◆ **Information supplied**
******
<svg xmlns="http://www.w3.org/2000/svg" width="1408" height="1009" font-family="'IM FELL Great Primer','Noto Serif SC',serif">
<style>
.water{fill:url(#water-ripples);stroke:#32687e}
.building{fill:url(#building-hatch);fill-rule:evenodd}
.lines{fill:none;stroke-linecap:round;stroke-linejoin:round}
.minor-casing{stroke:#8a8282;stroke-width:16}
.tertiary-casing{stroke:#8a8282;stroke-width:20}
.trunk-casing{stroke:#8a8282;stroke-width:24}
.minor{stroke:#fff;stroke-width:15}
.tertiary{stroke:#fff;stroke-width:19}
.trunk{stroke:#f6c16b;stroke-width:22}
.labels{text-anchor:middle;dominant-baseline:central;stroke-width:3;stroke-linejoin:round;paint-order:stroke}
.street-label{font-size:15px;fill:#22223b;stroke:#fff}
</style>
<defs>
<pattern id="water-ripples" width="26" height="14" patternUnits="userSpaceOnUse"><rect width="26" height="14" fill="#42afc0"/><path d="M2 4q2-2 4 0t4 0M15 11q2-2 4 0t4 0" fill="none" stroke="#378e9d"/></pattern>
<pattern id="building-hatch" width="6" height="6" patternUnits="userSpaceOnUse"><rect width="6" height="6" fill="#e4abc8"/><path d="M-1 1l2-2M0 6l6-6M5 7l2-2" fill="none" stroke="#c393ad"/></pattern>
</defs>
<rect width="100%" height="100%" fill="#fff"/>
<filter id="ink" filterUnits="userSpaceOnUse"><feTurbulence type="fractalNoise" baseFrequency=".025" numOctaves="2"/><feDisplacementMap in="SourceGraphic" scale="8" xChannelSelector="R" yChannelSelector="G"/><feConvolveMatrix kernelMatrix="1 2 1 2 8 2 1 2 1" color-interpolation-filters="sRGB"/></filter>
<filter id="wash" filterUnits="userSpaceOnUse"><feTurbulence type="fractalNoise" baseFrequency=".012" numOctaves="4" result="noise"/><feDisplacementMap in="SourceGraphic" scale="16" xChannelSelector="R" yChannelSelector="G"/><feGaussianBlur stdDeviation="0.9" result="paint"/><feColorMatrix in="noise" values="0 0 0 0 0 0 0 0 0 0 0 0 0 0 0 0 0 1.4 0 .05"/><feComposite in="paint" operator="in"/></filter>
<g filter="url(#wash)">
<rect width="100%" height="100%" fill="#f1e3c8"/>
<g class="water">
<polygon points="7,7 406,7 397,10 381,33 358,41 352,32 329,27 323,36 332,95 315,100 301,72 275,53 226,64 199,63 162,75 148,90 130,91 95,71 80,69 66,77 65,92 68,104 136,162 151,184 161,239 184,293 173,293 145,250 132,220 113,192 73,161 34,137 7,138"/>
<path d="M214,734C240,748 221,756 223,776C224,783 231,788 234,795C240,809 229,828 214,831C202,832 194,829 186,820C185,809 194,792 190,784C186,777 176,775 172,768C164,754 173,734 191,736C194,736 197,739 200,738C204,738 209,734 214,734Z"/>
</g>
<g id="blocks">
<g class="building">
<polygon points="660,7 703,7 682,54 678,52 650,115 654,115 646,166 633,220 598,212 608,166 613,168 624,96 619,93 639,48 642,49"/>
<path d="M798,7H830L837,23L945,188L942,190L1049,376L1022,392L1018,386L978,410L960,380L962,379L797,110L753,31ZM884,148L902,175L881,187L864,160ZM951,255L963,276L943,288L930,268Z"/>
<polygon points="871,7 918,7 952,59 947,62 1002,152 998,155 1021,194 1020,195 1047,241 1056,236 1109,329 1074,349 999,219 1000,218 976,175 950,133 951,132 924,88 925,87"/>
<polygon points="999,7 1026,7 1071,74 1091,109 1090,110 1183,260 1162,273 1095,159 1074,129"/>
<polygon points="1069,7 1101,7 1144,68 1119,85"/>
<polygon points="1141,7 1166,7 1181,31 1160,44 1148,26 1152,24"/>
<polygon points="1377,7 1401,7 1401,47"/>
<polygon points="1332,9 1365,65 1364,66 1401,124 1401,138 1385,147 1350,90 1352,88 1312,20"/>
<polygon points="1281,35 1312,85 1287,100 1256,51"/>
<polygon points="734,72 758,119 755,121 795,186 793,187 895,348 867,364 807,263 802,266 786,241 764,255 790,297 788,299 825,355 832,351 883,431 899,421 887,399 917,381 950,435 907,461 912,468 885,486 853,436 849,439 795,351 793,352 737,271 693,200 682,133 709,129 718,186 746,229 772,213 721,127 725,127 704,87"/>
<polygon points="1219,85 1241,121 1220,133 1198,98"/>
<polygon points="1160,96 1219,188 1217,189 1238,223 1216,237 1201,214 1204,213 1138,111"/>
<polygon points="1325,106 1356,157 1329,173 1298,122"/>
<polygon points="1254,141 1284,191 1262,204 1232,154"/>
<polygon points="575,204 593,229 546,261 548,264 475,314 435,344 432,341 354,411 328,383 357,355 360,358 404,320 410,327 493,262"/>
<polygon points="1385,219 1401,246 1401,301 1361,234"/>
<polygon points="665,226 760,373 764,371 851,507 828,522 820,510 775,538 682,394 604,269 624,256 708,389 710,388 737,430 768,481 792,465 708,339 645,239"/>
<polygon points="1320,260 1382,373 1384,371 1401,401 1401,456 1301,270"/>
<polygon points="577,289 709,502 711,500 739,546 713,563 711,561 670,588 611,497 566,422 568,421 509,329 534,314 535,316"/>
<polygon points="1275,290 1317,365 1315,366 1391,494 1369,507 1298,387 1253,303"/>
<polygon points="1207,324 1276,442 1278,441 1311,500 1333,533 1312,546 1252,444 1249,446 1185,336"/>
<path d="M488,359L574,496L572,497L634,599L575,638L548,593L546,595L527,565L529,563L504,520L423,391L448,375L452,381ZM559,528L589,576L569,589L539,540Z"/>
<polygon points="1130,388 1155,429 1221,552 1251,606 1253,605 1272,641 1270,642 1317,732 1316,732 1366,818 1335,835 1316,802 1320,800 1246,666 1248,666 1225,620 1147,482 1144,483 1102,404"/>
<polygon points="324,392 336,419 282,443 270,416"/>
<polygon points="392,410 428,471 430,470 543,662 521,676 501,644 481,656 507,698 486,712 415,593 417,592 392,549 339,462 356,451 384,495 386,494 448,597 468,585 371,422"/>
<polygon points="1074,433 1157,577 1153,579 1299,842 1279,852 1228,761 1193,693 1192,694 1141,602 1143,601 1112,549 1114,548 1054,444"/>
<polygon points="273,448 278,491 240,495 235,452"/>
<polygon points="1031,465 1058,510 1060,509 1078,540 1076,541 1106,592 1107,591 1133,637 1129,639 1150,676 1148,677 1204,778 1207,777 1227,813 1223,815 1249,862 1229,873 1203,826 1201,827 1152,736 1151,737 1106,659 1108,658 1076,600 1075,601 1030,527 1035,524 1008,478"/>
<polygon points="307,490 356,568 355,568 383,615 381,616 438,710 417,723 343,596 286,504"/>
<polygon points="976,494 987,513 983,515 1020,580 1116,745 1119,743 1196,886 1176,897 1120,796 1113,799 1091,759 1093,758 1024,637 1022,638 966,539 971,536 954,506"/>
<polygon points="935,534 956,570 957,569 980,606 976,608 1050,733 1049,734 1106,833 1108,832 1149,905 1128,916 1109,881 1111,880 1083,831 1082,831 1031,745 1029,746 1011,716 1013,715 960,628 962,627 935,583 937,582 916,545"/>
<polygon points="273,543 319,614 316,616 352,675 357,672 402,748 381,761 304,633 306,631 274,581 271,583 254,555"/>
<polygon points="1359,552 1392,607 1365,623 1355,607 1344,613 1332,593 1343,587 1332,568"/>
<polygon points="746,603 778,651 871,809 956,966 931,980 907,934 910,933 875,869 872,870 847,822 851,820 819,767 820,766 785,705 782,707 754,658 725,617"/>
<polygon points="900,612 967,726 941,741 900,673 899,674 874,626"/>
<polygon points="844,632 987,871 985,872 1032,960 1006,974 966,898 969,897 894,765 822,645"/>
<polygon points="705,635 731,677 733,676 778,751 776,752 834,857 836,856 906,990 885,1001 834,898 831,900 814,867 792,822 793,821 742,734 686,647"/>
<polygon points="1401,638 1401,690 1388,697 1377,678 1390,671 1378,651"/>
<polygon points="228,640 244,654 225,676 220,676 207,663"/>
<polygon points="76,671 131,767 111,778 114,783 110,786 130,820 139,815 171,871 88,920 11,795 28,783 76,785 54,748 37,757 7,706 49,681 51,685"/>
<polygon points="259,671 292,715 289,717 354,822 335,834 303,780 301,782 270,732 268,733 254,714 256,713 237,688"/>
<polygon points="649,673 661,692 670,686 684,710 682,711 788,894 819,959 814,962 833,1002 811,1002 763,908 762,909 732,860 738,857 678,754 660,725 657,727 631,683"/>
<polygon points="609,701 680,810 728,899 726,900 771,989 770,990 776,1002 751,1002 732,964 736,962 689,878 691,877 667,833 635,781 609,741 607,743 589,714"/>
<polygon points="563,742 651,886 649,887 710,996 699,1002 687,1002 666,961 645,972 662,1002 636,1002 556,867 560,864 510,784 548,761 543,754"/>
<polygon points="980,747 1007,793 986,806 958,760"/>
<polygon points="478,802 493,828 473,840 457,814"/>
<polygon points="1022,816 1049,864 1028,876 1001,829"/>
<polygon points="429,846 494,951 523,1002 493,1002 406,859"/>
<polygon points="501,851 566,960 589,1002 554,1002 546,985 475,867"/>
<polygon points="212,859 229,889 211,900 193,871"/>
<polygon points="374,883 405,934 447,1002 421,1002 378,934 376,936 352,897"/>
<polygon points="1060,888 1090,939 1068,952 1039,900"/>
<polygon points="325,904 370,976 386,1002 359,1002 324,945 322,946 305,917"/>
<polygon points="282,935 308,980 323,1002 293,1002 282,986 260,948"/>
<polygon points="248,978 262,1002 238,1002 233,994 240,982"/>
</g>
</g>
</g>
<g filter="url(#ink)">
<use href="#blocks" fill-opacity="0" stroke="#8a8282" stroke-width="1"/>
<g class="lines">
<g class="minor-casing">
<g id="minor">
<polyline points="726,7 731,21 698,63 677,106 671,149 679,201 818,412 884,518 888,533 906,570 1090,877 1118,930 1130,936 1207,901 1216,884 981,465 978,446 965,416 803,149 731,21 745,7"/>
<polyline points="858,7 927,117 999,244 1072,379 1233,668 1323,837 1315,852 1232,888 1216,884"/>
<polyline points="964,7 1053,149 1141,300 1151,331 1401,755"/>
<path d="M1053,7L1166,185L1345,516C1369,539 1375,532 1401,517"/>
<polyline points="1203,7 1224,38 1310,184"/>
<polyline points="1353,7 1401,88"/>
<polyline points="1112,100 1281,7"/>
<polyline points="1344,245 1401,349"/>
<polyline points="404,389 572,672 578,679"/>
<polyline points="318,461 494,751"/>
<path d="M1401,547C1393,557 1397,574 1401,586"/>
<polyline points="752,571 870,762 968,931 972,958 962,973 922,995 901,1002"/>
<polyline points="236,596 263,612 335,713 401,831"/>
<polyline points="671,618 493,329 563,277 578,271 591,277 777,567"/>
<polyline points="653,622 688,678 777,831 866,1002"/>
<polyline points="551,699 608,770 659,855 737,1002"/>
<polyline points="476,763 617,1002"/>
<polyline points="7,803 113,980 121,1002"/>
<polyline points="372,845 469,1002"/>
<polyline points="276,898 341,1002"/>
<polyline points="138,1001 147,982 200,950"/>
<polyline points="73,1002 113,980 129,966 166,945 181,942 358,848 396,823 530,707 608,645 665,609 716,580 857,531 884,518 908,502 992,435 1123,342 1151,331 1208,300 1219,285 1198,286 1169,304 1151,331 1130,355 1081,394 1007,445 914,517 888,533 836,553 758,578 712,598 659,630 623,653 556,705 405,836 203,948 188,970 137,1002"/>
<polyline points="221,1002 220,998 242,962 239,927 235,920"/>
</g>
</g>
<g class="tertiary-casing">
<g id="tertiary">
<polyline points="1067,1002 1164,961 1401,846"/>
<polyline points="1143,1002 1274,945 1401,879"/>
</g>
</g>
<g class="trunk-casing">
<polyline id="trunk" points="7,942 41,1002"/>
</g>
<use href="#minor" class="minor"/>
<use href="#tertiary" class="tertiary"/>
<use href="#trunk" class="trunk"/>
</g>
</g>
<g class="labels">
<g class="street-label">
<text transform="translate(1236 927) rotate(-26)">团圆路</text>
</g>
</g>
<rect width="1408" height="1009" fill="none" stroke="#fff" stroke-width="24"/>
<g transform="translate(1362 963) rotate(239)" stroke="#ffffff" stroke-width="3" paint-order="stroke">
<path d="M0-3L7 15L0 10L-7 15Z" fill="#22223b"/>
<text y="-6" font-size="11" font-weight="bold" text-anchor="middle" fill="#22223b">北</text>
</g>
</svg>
******
◆ **Prompt**
Copy each line of the listing that holds the word "scale".

◆ **Exercise result**
<filter id="ink" filterUnits="userSpaceOnUse"><feTurbulence type="fractalNoise" baseFrequency=".025" numOctaves="2"/><feDisplacementMap in="SourceGraphic" scale="8" xChannelSelector="R" yChannelSelector="G"/><feConvolveMatrix kernelMatrix="1 2 1 2 8 2 1 2 1" color-interpolation-filters="sRGB"/></filter>
<filter id="wash" filterUnits="userSpaceOnUse"><feTurbulence type="fractalNoise" baseFrequency=".012" numOctaves="4" result="noise"/><feDisplacementMap in="SourceGraphic" scale="16" xChannelSelector="R" yChannelSelector="G"/><feGaussianBlur stdDeviation="0.9" result="paint"/><feColorMatrix in="noise" values="0 0 0 0 0 0 0 0 0 0 0 0 0 0 0 0 0 1.4 0 .05"/><feComposite in="paint" operator="in"/></filter>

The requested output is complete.